Everything is made of chemicals, from a coke drink to a piece of bread. To have Wilson conclude that based on the chemicals he scented, someone was making some unspecified type of drug is sloppy. Unless Wilson knows the specific chemicals out of all the chemicals (in which case, he should have been able to make an educated guess as to what the drug was), or he doesn’t and it is taking a while stab in the dark based on the fact that he was in a bad neighborhood, tracking down bad people, so of course they’ll be drugs.

[Whether gang colors, colors of one of the Lesser Sects, or some sports team, Wilson did not care.]

If Wilson has a mission in this part of the town, why hadn’t he done any research beforehand. Even the rudimentary, like which group is usually in charge? If he had, showing evidence could counter the ignorance and sloppiness that you’ve shown Wilson to have in the above excerpt. If the colors were some he didn’t know, perhaps add in a little detail that it wasn’t the colors of the major gangs in charge, so that you give Wilson a reason to be dismissive.

And why was he following their tail if he didn’t even have an inkling as to who they are?

[“Relax,” the posthuman instructed his mark. “My client wants you alive.”

“For what?” the man panicked.]

So he does have an inkling. Why wasn’t a name provided? Or some other piece of knowledge besides the man in question likes using drugs? Doesn’t the man have a name? You switch between things like [man], [young man], and [target] frequently without even once mentioning a name. It implies that Wilson doesn’t even know his own target’s name. You could add in the name somewhere earlier, so that you show that Wilson does know, but chooses to not use the name.


1. [”Excuse me,” Adam simulated a limp as he approached the youths.]

2. [“Shove it,” Adam gave the gangster the finger.]

Unless the verb in the narration following the quote isn’t directly related to the quote itself like ‘said’ or ‘asked’ would be, there shouldn’t be a comma separating the quote from the narration.

Example: “Excuse me.” Adam simulated a limp…

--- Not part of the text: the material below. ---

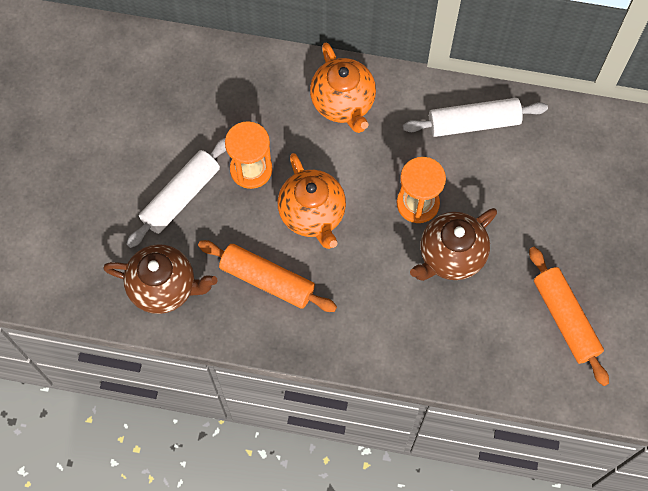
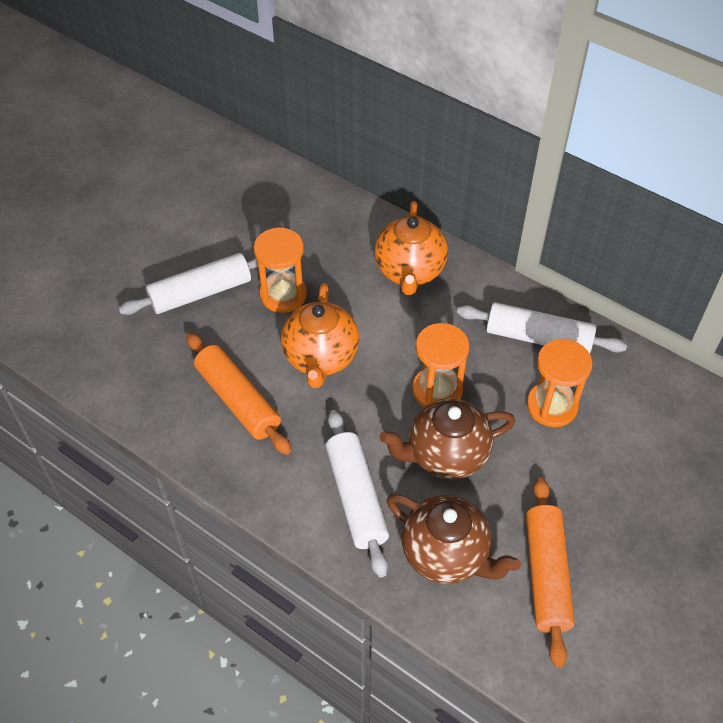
camera: 25 degrees right, 15 degrees down
brown teapot [103,244,218,314] -> brown teapot moved to [387,494,521,584]
none -> white rolling pin [326,410,389,577]
none -> orange hourglass [527,339,593,427]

Example: “Excuse me,” Adam said, simulating a limp…

In the second example, ‘said’ is directly related to the quote. It’s tying the quote to Adam, so the comma should indeed be there. In the first example, ‘simulated’ is separate from the quote because that verb is tying Adam to his limp, not to what he’d said. In the other excerpts listed, there’s much of the same problem.


I have no idea what to think of this. It has a lot of potential. Wilson has compassion, despite not being quite human, and there’s the whole dichotomy of being an atheist yet becoming a god. But it doesn’t seem as though you’ve thought out anything other than the basics of the background and plot info; it doesn’t feel fleshed out.

It’s also one, short, with too much information that wasn’t immediately needed but not enough to hint at any plot. And two, somewhat related, you tend to tell and show the same that you’ve told, which is slightly redundant, because you switch between personal third person narration and omnipresent third person without a lot of consistency.

Why did the readers need to know [The bull-head trademark of Manchuarian Armories showed that it was a design devised by that Chinese god of war himself.]? Is it going to be of some significance in the near future or now, in the narration?

And telling your readers that he was [posthuman]. Everything you have in this chapter already shows that Wilson is not, technically or naturally, human. Adding [posthuman] seems a bit redundant, and again switches over to third person omnipresent for no apparent reason whatsoever. It’s strange.